Report from Louisiana: I’m armed with a spray bottle and a rag.

By:  Pat Austin

SHREVEPORT – Admittedly, I am more than a little obsessed with reading about coronavirus and learning everything I can about mitigating the spread in my classroom as I prepare to return to in-person classes soon. The medical and research community is learning so much about the virus, how it spreads, and how we treat it every single day. What we thought we knew in May or June is already out of date.

I’ve been increasingly alarmed about returning to the classroom as regular readers of my posts know. My classroom usually holds 27 kids, it has no ventilation, and the windows don’t open. There is one door. It is a small room, as classrooms go, and so 25 kids in there is a wall to wall, but we always push those limits. I am told this year, as long as Louisiana is in Phase 2, there will be no more than ten students in the room at a time.

Every teacher will be supplied with one spray bottle of HALT, a hospital grade cleaner and disinfectant, and one microfiber rag. We are to use this rag to clean desks between classes, for the entire week, then the rag will be washed.

Every teacher will be provided with a cloth mask, and disposable masks will be available to students who do not have a mask. Masks will be mandatory for all, but “flexibility is expected,” assumingly for students with asthma and other medical conditions.

And pretty much, that’s it.  Good luck.

I’m honestly not sure how long we will be in school; as schools across the country are beginning to open up it does not seem to be going well. In Indiana, there was an issue on Day One at Greenfield Central when an infected student came to school.

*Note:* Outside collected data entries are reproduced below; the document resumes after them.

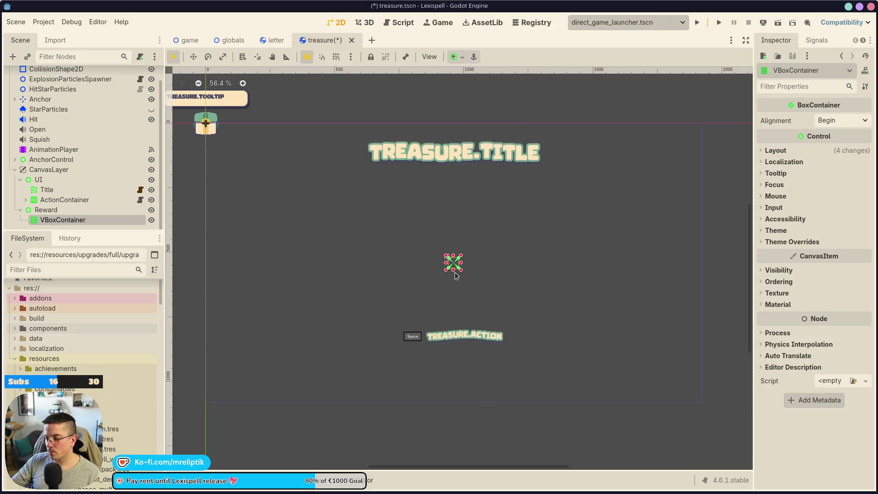
pyautogui.moveTo(461, 273)
pyautogui.mouseDown()
pyautogui.moveTo(525, 316)
pyautogui.moveTo(513, 315)
pyautogui.mouseUp()
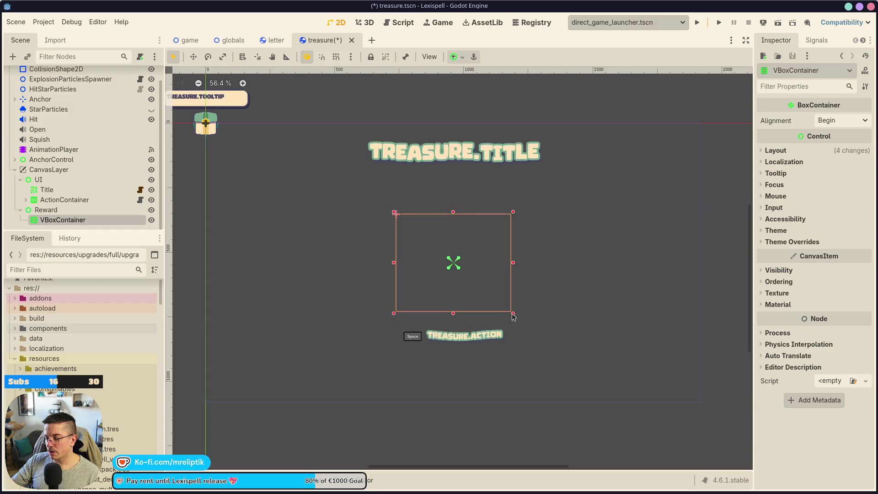
pyautogui.moveTo(453, 212); pyautogui.dragTo(453, 203)
pyautogui.press('ctrl+s')
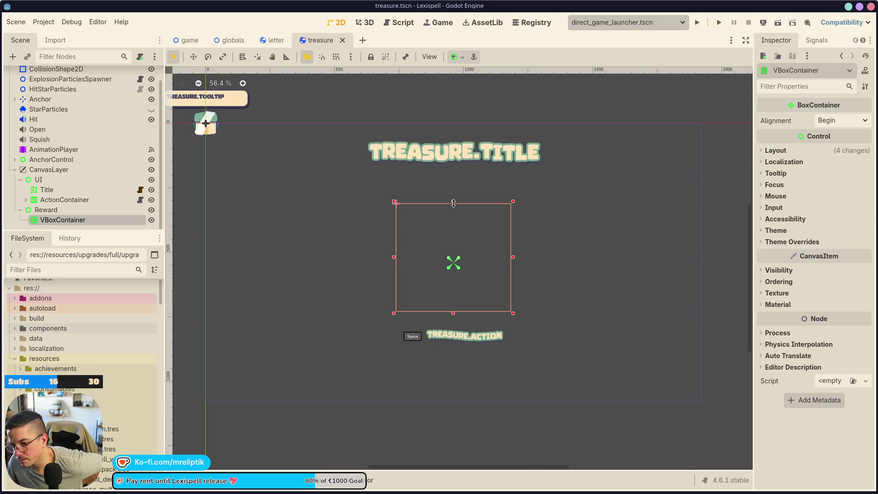
# Add a Control node above VBoxContainer, rename it Content, and save.
pyautogui.rightClick(60, 222)
pyautogui.click(108, 238)
pyautogui.press('Escape')
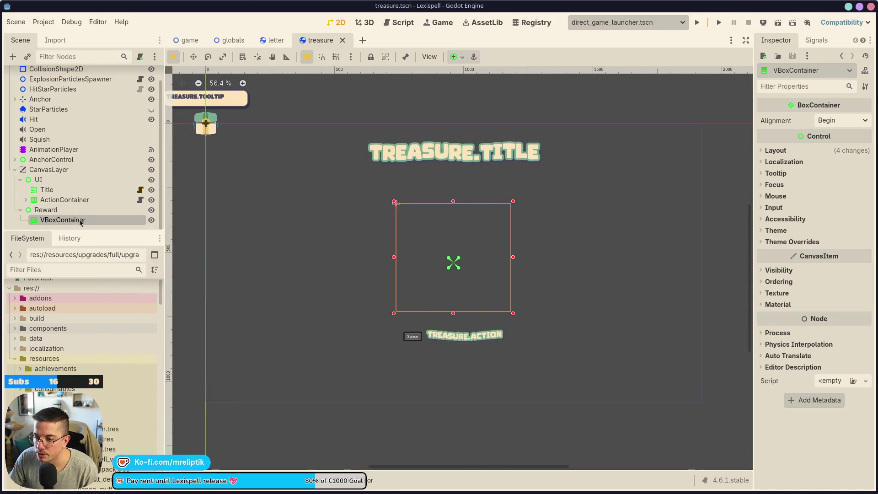
pyautogui.rightClick(75, 221)
pyautogui.click(84, 227)
pyautogui.write('control')
pyautogui.press('Return')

Also in Indiana, Elwood Senior High School is closing for one week because a staff member was positive for Covid.

White House coronavirus task force coordinator Dr. Deborah Birx said on Sunday that “areas with high caseloads and active community spread should ‘distance learn at this moment so we can get this epidemic under control.’” In Louisiana, our community spread rate has been in the upper 90% consistently.

So, I’m kind of resigned at this point; I’ll go back into my classroom which will in no way resemble the normal classroom that everyone wants to return to. It will be distance learning in person. I won’t be able to consult one on one with kids who need help because I can’t get that close to them.  I won’t be able to walk through the room to monitor work or behavior. There can be no fun group projects or activities.

And then someone will get sick; I hope it’s not the teacher on the third floor who has been doing chemo. I hope it’s not the teacher who gets pneumonia every year and struggles with respiratory issues. I hope it’s not the teacher with an auto-immune disease on my floor. I hope it’s not any of the students. I hope it’s not me. I hope none of us bring it home to at-risk family members.

And you know, there are these people who say that teachers are griping and worrying for nothing, that we are lazy and just don’t want to go to work. They point out that retail workers and grocery workers, hospital workers and law enforcement, have been working all along. This is true. They have. And thank goodness for that.

But which of them works in a small, unventilated room enclosed with 10 to 25 people, for six hours a day, for 60 to 90 minutes at a time? Not to take away from what other groups are doing at all, but what we are about to ask of teachers is unprecedented.

So. Armed with my spray bottle, my mask, and my microfiber rag, I’m expected to do what Major League Baseball can’t even do: protect my charges from a pandemic. With all of their money, and all of their resources, MLB can’t protect their million dollar investments.

But me and my spray bottle will try.

Pat Austin blogs at And So it Goes in Shreveport and is the author of Cane River Bohemia: Cammie Henry and her Circle at Melrose Plantation. Follow her on Instagram @patbecker25 and Twitter @paustin110.

One thought on “Report from Louisiana: I’m armed with a spray bottle and a rag.

  1. How involved are you in using your spray bottle and rag to prevent the spread of the common cold? Or the annual flu? Those things will make your children just as sick as will the Coronavirus.

    There is a chance that one of your children will get very sick, but then there is a chance that one will get hit by a stray meteor, too.

    There is a chance that one of your children will infect his grandmother. That is the family’s responsibility, not yours.

    Controlling this virus requires mental therapy.